Widows will try to describe what fathers, brothers, sisters, or other relatives were like to their now grown children and try to explain how a regime that is supposed to protect its citizens could do such a horrible thing to their own people. It is difficult enough when you are in a stable environment, but it is all the more difficult being in a refugee camp, trying to find ways to move on with such few resources.
In the midst of this darkness, out of the hearts of the Ethiopian community in the greater Houston Area, has come an unexpected source of hope and encouragement—a large monetary gift to help the Anuak who have been displaced. In their letter of explanation they say: “We would like to kindly request that this small token be allocated to our fellow Ethiopians that have been uprooted from their land and homes by some greedy land grabbers who have little to no regard to their fellow mankind.”
The funds will be divided between Anuak in refugee camps in South Sudan and Kenya and Anuak in Gambella. The Anuak Justice Council (AJC) has chosen to distribute the funds to both refugee camps in conjunction with the December 13th memorial gatherings in both camps; but in Gambella, no commemoration is allowed, other than privately, so we are still working out the best way to distribute the funds.
Mr.
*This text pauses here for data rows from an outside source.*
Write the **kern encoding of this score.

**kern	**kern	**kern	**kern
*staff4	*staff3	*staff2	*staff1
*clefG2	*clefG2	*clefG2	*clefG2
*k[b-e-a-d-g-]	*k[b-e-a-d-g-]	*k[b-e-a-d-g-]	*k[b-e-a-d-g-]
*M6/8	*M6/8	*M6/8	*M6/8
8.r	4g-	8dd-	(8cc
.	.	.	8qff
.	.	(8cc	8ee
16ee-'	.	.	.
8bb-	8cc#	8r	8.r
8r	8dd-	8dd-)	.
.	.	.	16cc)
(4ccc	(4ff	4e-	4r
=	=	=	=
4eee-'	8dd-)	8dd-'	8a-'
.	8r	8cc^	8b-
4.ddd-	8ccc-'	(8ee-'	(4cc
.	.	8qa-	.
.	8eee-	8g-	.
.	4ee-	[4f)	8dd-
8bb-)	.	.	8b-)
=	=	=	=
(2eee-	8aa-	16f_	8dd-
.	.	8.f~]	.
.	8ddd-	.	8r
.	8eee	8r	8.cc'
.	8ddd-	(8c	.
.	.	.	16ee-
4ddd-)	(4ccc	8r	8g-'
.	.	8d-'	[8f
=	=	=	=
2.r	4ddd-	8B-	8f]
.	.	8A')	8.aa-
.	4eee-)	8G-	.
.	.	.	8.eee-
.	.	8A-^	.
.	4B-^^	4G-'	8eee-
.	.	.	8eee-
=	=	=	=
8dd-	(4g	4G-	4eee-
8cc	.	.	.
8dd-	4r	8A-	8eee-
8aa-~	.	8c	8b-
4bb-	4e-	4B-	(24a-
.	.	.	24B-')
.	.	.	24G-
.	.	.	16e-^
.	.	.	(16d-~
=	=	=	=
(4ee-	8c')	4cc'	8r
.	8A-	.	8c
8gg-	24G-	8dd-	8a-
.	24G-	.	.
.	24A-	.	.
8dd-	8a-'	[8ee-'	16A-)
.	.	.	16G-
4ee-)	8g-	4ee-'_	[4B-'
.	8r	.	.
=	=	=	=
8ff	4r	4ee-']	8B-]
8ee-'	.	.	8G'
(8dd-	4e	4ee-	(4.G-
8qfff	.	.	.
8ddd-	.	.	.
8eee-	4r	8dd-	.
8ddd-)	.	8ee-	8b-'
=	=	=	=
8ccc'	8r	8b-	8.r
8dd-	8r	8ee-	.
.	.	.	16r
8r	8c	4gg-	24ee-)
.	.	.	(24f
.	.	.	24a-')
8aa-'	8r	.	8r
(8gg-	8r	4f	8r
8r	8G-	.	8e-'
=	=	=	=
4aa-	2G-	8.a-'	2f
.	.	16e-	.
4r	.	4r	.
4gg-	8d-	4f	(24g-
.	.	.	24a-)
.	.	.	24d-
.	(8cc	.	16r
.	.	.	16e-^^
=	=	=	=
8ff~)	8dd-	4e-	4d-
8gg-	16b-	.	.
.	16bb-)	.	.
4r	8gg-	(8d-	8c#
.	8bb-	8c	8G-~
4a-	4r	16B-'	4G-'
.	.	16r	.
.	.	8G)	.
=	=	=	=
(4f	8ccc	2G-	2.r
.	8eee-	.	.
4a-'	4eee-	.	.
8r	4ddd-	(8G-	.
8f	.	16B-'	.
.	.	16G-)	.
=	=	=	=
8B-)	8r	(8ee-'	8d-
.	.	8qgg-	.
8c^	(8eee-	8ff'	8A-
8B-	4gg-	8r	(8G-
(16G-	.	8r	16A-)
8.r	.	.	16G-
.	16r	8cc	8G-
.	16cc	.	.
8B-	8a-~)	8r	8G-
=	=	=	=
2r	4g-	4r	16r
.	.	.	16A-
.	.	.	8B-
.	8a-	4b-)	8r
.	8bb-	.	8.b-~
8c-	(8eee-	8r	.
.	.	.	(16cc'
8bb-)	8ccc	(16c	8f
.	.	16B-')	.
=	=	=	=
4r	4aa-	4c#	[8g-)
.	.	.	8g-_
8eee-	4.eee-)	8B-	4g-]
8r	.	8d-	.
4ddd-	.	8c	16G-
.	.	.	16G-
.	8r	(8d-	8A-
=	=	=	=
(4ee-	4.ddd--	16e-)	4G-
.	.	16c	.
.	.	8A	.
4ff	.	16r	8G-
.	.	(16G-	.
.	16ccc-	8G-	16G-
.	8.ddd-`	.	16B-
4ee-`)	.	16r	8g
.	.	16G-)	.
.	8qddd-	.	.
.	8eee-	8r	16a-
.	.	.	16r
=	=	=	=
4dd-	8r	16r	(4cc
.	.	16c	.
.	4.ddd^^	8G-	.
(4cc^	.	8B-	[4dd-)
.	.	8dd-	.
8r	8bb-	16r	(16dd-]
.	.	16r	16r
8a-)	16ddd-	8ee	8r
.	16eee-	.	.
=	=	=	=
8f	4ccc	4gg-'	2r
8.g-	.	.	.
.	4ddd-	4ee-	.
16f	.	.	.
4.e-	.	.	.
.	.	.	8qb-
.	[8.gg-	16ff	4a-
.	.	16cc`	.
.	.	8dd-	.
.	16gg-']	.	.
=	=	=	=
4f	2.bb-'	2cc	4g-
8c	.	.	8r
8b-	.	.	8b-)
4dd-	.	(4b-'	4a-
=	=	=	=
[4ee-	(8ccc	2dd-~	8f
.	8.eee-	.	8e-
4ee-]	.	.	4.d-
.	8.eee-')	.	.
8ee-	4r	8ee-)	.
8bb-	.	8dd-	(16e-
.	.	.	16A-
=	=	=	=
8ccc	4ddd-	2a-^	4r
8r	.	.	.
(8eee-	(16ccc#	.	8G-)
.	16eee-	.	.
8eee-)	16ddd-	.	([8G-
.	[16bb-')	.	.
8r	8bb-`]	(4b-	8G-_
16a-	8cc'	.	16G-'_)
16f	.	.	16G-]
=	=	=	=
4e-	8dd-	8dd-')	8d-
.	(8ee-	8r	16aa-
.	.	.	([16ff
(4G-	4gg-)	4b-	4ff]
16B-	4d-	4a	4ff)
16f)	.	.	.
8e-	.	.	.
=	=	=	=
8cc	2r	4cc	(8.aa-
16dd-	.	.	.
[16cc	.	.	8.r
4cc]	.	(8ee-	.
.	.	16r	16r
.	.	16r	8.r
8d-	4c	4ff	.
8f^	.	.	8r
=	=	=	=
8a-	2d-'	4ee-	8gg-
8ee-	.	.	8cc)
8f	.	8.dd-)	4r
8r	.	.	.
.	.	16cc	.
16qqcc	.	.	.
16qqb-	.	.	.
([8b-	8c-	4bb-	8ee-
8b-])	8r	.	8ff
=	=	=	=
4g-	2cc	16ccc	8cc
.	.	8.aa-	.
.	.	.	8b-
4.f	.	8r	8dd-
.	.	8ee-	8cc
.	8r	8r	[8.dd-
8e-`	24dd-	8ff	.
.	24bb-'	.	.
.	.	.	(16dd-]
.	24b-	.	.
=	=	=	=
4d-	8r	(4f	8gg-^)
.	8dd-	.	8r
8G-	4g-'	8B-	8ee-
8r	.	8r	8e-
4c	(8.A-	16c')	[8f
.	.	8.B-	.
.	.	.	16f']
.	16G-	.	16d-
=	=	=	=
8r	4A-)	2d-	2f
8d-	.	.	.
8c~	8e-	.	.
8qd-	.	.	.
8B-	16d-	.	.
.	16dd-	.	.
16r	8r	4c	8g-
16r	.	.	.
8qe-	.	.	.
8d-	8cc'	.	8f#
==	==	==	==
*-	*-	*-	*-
Ochalla Abulla, Chairman of the Anuak Justice Council (AJC) was very moved by this generosity, “This gift has been a tremendous encouragement to the people in the camps, but what these Ethiopians did when they reached out to the Anuak should now be an example to all of us, including the Anuak, to reach out to others beyond their ethnic groups. The impact of this could be huge and could inspire us as a nation to help our people—not only those from our own groups. There are some other examples of Ethiopians who are already doing this. Some Ethiopians have formed small groups of five members who all contribute $20 a month to support the family of some of our Ethiopian political prisoners who used to be the breadwinners of their families.”
AJC Vice Chairman, Mr. Ojulu Lero, added his thoughts, “This gesture is reconciliation in itself! These people have reached out to the Anuak and now the Anuak can reach out to other people like the Majangir or the Oromo who can reach out to the Amhara or Tigray who can reach out to the Southerners or the Afar and so forth. It reminds me of the recent SMNE forum in Washington D.C. that encourages us to talk to each other rather than about each other. In this case, these Ethiopians from Houston helped others rather than only helping themselves. If we all follow this model of action, it will be another way to unify the Ethiopian people. Once the people are unified, the leaders will be more unified.”
As the Anuak in South Sudan and Kenya come together on December 13, 2014, they will know they are not alone. They will be thinking of those fellow Ethiopians far away who have torn down a wall of isolation through their gift of love. These funds will be put to good use, but the impact of it will live on as building blocks to a New Ethiopia. The power of love can break the walls of hostility and division like nothing else.
May the actions of these and other Ethiopians like them, inspire our people to reach out to others with love, humility, and generosity. May God deeply comfort the Anuak during this time of remembrance of the massacre of December 13-15, 2003 as well as all Ethiopians who have lost loved ones over these past years at the hands of the TPLF/EPRDF. May He also bring freedom to all political prisoners from every region throughout the country who are locked up simply for trying to bring justice and freedom to Ethiopia.